Personalized recommendations were one of the hottest concepts of 2016 — 2017. Probably started with today’s headlines, circle on the Internet were taken up a “personalized” agitation, no matter what product, seems to add a personalized recommendation system can tremendously improve operational efficiency and conversion rates, especially in the content distribution, areas such as electricity, social practice was brilliant (weibo, all news portals, jingdong, visited have achieved good grades). Personalized recommendations have become a product infrastructure, and even now personalized recommendations have been upgraded to “artificial intelligence.”

This certification system explains the concept, application and algorithm principle of recommendation system, and introduces ali’s recommendation engine product RecEng in detail. Finally, through a micro project, let students build a recommendation system by hand. The whole process is divided into four parts: data upload, data preprocessing, recommendation system setting and test on-line. Students can refer to this experiment and apply what they have learned to practice in combination with their own business and needs.

Where exactly is “personalized recommendation”? This series mainly discusses the personalized recommendation system under the background of artificial intelligence. This is the first part of this series: “How to build a personalized recommendation system from 0 to 1?” , and will continue to share and discuss the optimization ideas and practices of personalized recommendation system.

Content List:

01 Concepts and Application Scenarios Of recommendation System This section describes the background, concepts, features, and application scenarios of the recommendation engine.

02 Principles of the Recommendation Engine This section describes common recommendation engine algorithms, and the principles, advantages and disadvantages of each algorithm.

03 RecEng This section describes the features, capabilities, and data model of RecEng.
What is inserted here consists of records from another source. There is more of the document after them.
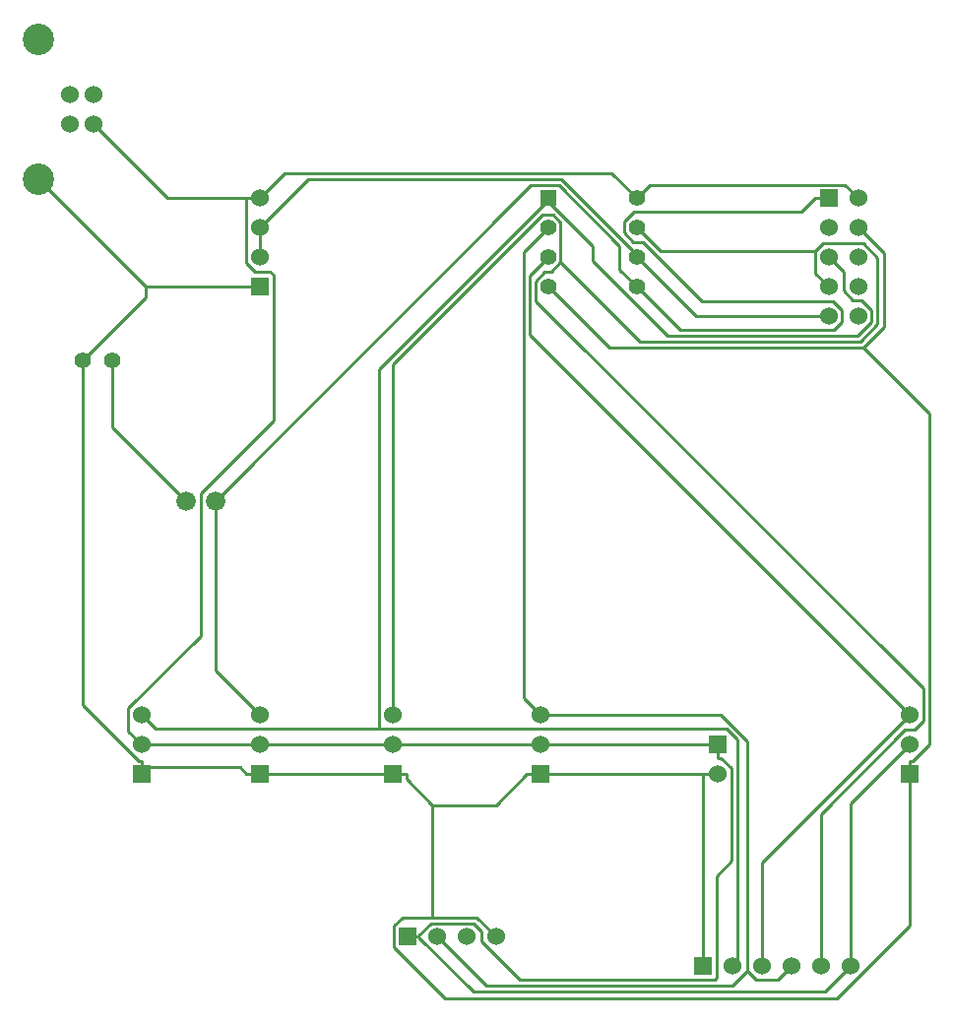
<source format=gbl>
G04 #@! TF.FileFunction,Copper,L2,Bot,Signal*
%FSLAX46Y46*%
G04 Gerber Fmt 4.6, Leading zero omitted, Abs format (unit mm)*
G04 Created by KiCad (PCBNEW 4.0.1-3.201512221402+6198~38~ubuntu14.04.1-stable) date Fri Jan 22 07:36:26 2016*
%MOMM*%
G01*
G04 APERTURE LIST*
%ADD10C,0.150000*%
%ADD11C,1.524000*%
%ADD12C,2.700020*%
%ADD13C,1.397000*%
%ADD14R,1.524000X1.524000*%
%ADD15C,1.676400*%
%ADD16R,1.397000X1.397000*%
%ADD17C,0.254000*%
G04 APERTURE END LIST*
D10*
D11*
X185039000Y-119380000D03*
X185039000Y-116840000D03*
X183040020Y-116840000D03*
X183040020Y-119380000D03*
D12*
X180340000Y-124109480D03*
X180340000Y-112110520D03*
D13*
X184150000Y-139700000D03*
X186690000Y-139700000D03*
D14*
X248285000Y-125730000D03*
D11*
X250825000Y-125730000D03*
X248285000Y-128270000D03*
X250825000Y-128270000D03*
X248285000Y-130810000D03*
X250825000Y-130810000D03*
X248285000Y-133350000D03*
X250825000Y-133350000D03*
X248285000Y-135890000D03*
X250825000Y-135890000D03*
D14*
X199390000Y-133350000D03*
D11*
X199390000Y-130810000D03*
X199390000Y-128270000D03*
X199390000Y-125730000D03*
D14*
X212090000Y-189230000D03*
D11*
X214630000Y-189230000D03*
X217170000Y-189230000D03*
X219710000Y-189230000D03*
D14*
X199390000Y-175260000D03*
D11*
X199390000Y-172720000D03*
X199390000Y-170180000D03*
D14*
X210820000Y-175260000D03*
D11*
X210820000Y-172720000D03*
X210820000Y-170180000D03*
D14*
X223520000Y-175260000D03*
D11*
X223520000Y-172720000D03*
X223520000Y-170180000D03*
D14*
X255270000Y-175260000D03*
D11*
X255270000Y-172720000D03*
X255270000Y-170180000D03*
D14*
X189230000Y-175260000D03*
D11*
X189230000Y-172720000D03*
X189230000Y-170180000D03*
D14*
X238760000Y-172720000D03*
D11*
X238760000Y-175260000D03*
D14*
X237490000Y-191770000D03*
D11*
X240030000Y-191770000D03*
X242570000Y-191770000D03*
X245110000Y-191770000D03*
X247650000Y-191770000D03*
X250190000Y-191770000D03*
D15*
X195580000Y-151765000D03*
X193040000Y-151765000D03*
D16*
X224155000Y-125730000D03*
D13*
X224155000Y-128270000D03*
X224155000Y-130810000D03*
X224155000Y-133350000D03*
X231775000Y-133350000D03*
X231775000Y-130810000D03*
X231775000Y-128270000D03*
X231775000Y-125730000D03*
D17*
X189230000Y-175260000D02*
X189230000Y-174688300D01*
X189230000Y-174688300D02*
X189230000Y-174116700D01*
X197675000Y-174688300D02*
X198246700Y-175260000D01*
X189230000Y-174688300D02*
X197675000Y-174688300D01*
X184150000Y-169322400D02*
X184150000Y-139700000D01*
X188944300Y-174116700D02*
X184150000Y-169322400D01*
X189230000Y-174116700D02*
X188944300Y-174116700D01*
X189580500Y-134269500D02*
X189580500Y-133350000D01*
X184150000Y-139700000D02*
X189580500Y-134269500D01*
X199390000Y-133350000D02*
X189580500Y-133350000D01*
X189580500Y-133350000D02*
X180340000Y-124109500D01*
X237490000Y-175260000D02*
X237490000Y-191770000D01*
X238760000Y-175260000D02*
X237490000Y-175260000D01*
X237490000Y-175260000D02*
X223520000Y-175260000D01*
X223520000Y-175260000D02*
X222376700Y-175260000D01*
X218058300Y-187578300D02*
X219710000Y-189230000D01*
X214239700Y-187578300D02*
X218058300Y-187578300D01*
X229415500Y-138610500D02*
X251251900Y-138610500D01*
X224155000Y-133350000D02*
X229415500Y-138610500D01*
X253044300Y-130489300D02*
X250825000Y-128270000D01*
X253044300Y-136818100D02*
X253044300Y-130489300D01*
X251251900Y-138610500D02*
X253044300Y-136818100D01*
X255270000Y-188307000D02*
X255270000Y-175260000D01*
X249040900Y-194536100D02*
X255270000Y-188307000D01*
X215321600Y-194536100D02*
X249040900Y-194536100D01*
X210946600Y-190161100D02*
X215321600Y-194536100D01*
X210946600Y-188304700D02*
X210946600Y-190161100D01*
X211673000Y-187578300D02*
X210946600Y-188304700D01*
X214239700Y-187578300D02*
X211673000Y-187578300D01*
X256924700Y-144283300D02*
X251251900Y-138610500D01*
X256924700Y-172747800D02*
X256924700Y-144283300D01*
X255555800Y-174116700D02*
X256924700Y-172747800D01*
X255270000Y-174116700D02*
X255555800Y-174116700D01*
X255270000Y-175260000D02*
X255270000Y-174116700D01*
X214239700Y-177929900D02*
X214239700Y-187578300D01*
X219706800Y-177929900D02*
X214239700Y-177929900D01*
X222376700Y-175260000D02*
X219706800Y-177929900D01*
X211963300Y-175653500D02*
X211963300Y-175260000D01*
X214239700Y-177929900D02*
X211963300Y-175653500D01*
X210820000Y-175260000D02*
X211963300Y-175260000D01*
X198818400Y-175260000D02*
X198246700Y-175260000D01*
X198818400Y-175260000D02*
X199390000Y-175260000D01*
X199390000Y-175260000D02*
X210820000Y-175260000D01*
X186690000Y-145415000D02*
X186690000Y-139700000D01*
X193040000Y-151765000D02*
X186690000Y-145415000D01*
X190420600Y-171370600D02*
X209660000Y-171370600D01*
X189230000Y-170180000D02*
X190420600Y-171370600D01*
X240429700Y-191370300D02*
X240030000Y-191770000D01*
X240429700Y-172286900D02*
X240429700Y-191370300D01*
X239513400Y-171370600D02*
X240429700Y-172286900D01*
X209660000Y-171370600D02*
X239513400Y-171370600D01*
X209660000Y-140476600D02*
X224139600Y-125997000D01*
X209660000Y-171370600D02*
X209660000Y-140476600D01*
X224139600Y-125745400D02*
X224139600Y-125997000D01*
X224155000Y-125730000D02*
X224139600Y-125745400D01*
X249555000Y-132080000D02*
X248285000Y-130810000D01*
X249555000Y-133696800D02*
X249555000Y-132080000D01*
X250351600Y-134493400D02*
X249555000Y-133696800D01*
X251087600Y-134493400D02*
X250351600Y-134493400D01*
X252003000Y-135408800D02*
X251087600Y-134493400D01*
X252003000Y-136382900D02*
X252003000Y-135408800D01*
X250798600Y-137587300D02*
X252003000Y-136382900D01*
X234449100Y-137587300D02*
X250798600Y-137587300D01*
X228039400Y-131177600D02*
X234449100Y-137587300D01*
X228039400Y-129896800D02*
X228039400Y-131177600D01*
X224139600Y-125997000D02*
X228039400Y-129896800D01*
X199390000Y-130810000D02*
X199390000Y-128270000D01*
X236855000Y-135890000D02*
X231775000Y-130810000D01*
X248285000Y-135890000D02*
X236855000Y-135890000D01*
X231775000Y-130607000D02*
X231775000Y-130810000D01*
X225286800Y-124118800D02*
X231775000Y-130607000D01*
X203541200Y-124118800D02*
X225286800Y-124118800D01*
X199390000Y-128270000D02*
X203541200Y-124118800D01*
X233812500Y-130307500D02*
X247141600Y-130307500D01*
X231775000Y-128270000D02*
X233812500Y-130307500D01*
X247141600Y-132206600D02*
X248285000Y-133350000D01*
X247141600Y-130307500D02*
X247141600Y-132206600D01*
X225234900Y-127811300D02*
X225234900Y-131257100D01*
X224612700Y-127189100D02*
X225234900Y-127811300D01*
X223670000Y-127189100D02*
X224612700Y-127189100D01*
X210820000Y-140039100D02*
X223670000Y-127189100D01*
X210820000Y-170180000D02*
X210820000Y-140039100D01*
X224412000Y-132080000D02*
X225234900Y-131257100D01*
X223890300Y-132080000D02*
X224412000Y-132080000D01*
X223068100Y-132902200D02*
X223890300Y-132080000D01*
X223068100Y-134582400D02*
X223068100Y-132902200D01*
X256413300Y-167927600D02*
X223068100Y-134582400D01*
X256413300Y-170717300D02*
X256413300Y-167927600D01*
X255680600Y-171450000D02*
X256413300Y-170717300D01*
X254886900Y-171450000D02*
X255680600Y-171450000D01*
X247650000Y-178686900D02*
X254886900Y-171450000D01*
X247650000Y-191770000D02*
X247650000Y-178686900D01*
X232073500Y-138095700D02*
X225234900Y-131257100D01*
X251009200Y-138095700D02*
X232073500Y-138095700D01*
X252511400Y-136593500D02*
X251009200Y-138095700D01*
X252511400Y-130868500D02*
X252511400Y-136593500D01*
X251267200Y-129624300D02*
X252511400Y-130868500D01*
X247824800Y-129624300D02*
X251267200Y-129624300D01*
X247141600Y-130307500D02*
X247824800Y-129624300D01*
X222559700Y-137469700D02*
X255270000Y-170180000D01*
X222559700Y-132405300D02*
X222559700Y-137469700D01*
X224155000Y-130810000D02*
X222559700Y-132405300D01*
X242570000Y-182880000D02*
X242570000Y-191770000D01*
X255270000Y-170180000D02*
X242570000Y-182880000D01*
X242097500Y-192956900D02*
X241300000Y-192159400D01*
X243923100Y-192956900D02*
X242097500Y-192956900D01*
X245110000Y-191770000D02*
X243923100Y-192956900D01*
X239041800Y-170180000D02*
X223520000Y-170180000D01*
X241300000Y-172438200D02*
X239041800Y-170180000D01*
X241300000Y-192159400D02*
X241300000Y-172438200D01*
X222040400Y-168700400D02*
X223520000Y-170180000D01*
X222040400Y-130384600D02*
X222040400Y-168700400D01*
X224155000Y-128270000D02*
X222040400Y-130384600D01*
X218832900Y-193432900D02*
X214630000Y-189230000D01*
X240026500Y-193432900D02*
X218832900Y-193432900D01*
X241300000Y-192159400D02*
X240026500Y-193432900D01*
X195580000Y-166370000D02*
X195580000Y-151765000D01*
X199390000Y-170180000D02*
X195580000Y-166370000D01*
X230314900Y-131889900D02*
X231775000Y-133350000D01*
X230314900Y-129865900D02*
X230314900Y-131889900D01*
X225099100Y-124650100D02*
X230314900Y-129865900D01*
X222694900Y-124650100D02*
X225099100Y-124650100D01*
X195580000Y-151765000D02*
X222694900Y-124650100D01*
X248285000Y-125730000D02*
X247141700Y-125730000D01*
X235503900Y-137078900D02*
X231775000Y-133350000D01*
X248760700Y-137078900D02*
X235503900Y-137078900D01*
X249428400Y-136411200D02*
X248760700Y-137078900D01*
X249428400Y-135416600D02*
X249428400Y-136411200D01*
X248631800Y-134620000D02*
X249428400Y-135416600D01*
X237406000Y-134620000D02*
X248631800Y-134620000D01*
X232326100Y-129540100D02*
X237406000Y-134620000D01*
X231513500Y-129540100D02*
X232326100Y-129540100D01*
X230694800Y-128721400D02*
X231513500Y-129540100D01*
X230694800Y-127778500D02*
X230694800Y-128721400D01*
X231600000Y-126873300D02*
X230694800Y-127778500D01*
X245998400Y-126873300D02*
X231600000Y-126873300D01*
X247141700Y-125730000D02*
X245998400Y-126873300D01*
X189230000Y-172720000D02*
X199390000Y-172720000D01*
X199390000Y-172720000D02*
X210820000Y-172720000D01*
X210820000Y-172720000D02*
X223520000Y-172720000D01*
X188084400Y-171574400D02*
X189230000Y-172720000D01*
X188084400Y-169600500D02*
X188084400Y-171574400D01*
X194310000Y-163374900D02*
X188084400Y-169600500D01*
X194310000Y-151104400D02*
X194310000Y-163374900D01*
X200541600Y-144872800D02*
X194310000Y-151104400D01*
X200541600Y-132372000D02*
X200541600Y-144872800D01*
X200249600Y-132080000D02*
X200541600Y-132372000D01*
X198971900Y-132080000D02*
X200249600Y-132080000D01*
X198216900Y-131325000D02*
X198971900Y-132080000D01*
X198216900Y-125730000D02*
X198216900Y-131325000D01*
X199390000Y-125730000D02*
X198216900Y-125730000D01*
X191389000Y-125730000D02*
X185039000Y-119380000D01*
X198216900Y-125730000D02*
X191389000Y-125730000D01*
X223520000Y-172720000D02*
X238760000Y-172720000D01*
X238760000Y-172720000D02*
X238760000Y-173863300D01*
X250190000Y-177800000D02*
X250190000Y-191770000D01*
X255270000Y-172720000D02*
X250190000Y-177800000D01*
X212090000Y-189230000D02*
X213059000Y-189230000D01*
X213059000Y-189118400D02*
X213059000Y-189230000D01*
X214090700Y-188086700D02*
X213059000Y-189118400D01*
X217729300Y-188086700D02*
X214090700Y-188086700D01*
X218440000Y-188797400D02*
X217729300Y-188086700D01*
X218440000Y-189626200D02*
X218440000Y-188797400D01*
X221727200Y-192913400D02*
X218440000Y-189626200D01*
X238506400Y-192913400D02*
X221727200Y-192913400D01*
X238633400Y-192786400D02*
X238506400Y-192913400D01*
X238633400Y-184027000D02*
X238633400Y-192786400D01*
X239921300Y-182739100D02*
X238633400Y-184027000D01*
X239921300Y-174738800D02*
X239921300Y-182739100D01*
X239045800Y-173863300D02*
X239921300Y-174738800D01*
X238760000Y-173863300D02*
X239045800Y-173863300D01*
X213059000Y-189275900D02*
X213059000Y-189230000D01*
X217764800Y-193981700D02*
X213059000Y-189275900D01*
X247978300Y-193981700D02*
X217764800Y-193981700D01*
X250190000Y-191770000D02*
X247978300Y-193981700D01*
X201545400Y-123574600D02*
X199390000Y-125730000D01*
X229619600Y-123574600D02*
X201545400Y-123574600D01*
X231775000Y-125730000D02*
X229619600Y-123574600D01*
X232918400Y-124586600D02*
X231775000Y-125730000D01*
X249681600Y-124586600D02*
X232918400Y-124586600D01*
X250825000Y-125730000D02*
X249681600Y-124586600D01*
M02*

</source>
04 RecEng Basic Operations This section describes the basic operations of the RecEng recommendation engine.

This paper introduces how to use the recommendation engine product RecEng to build a recommendation system to support the recommendation business needs of enterprises.

06 Experiment Manual: Set up the e-commerce recommendation system detailed experiment operation manual, take you step by step to complete the establishment of e-commerce recommendation system.

This paper introduces how to use the recommendation engine product RecEng to build a recommendation system to support the recommendation business needs of enterprises.

06 Experiment Manual: Set up the e-commerce recommendation system detailed experiment operation manual, take you step by step to complete the establishment of e-commerce recommendation system.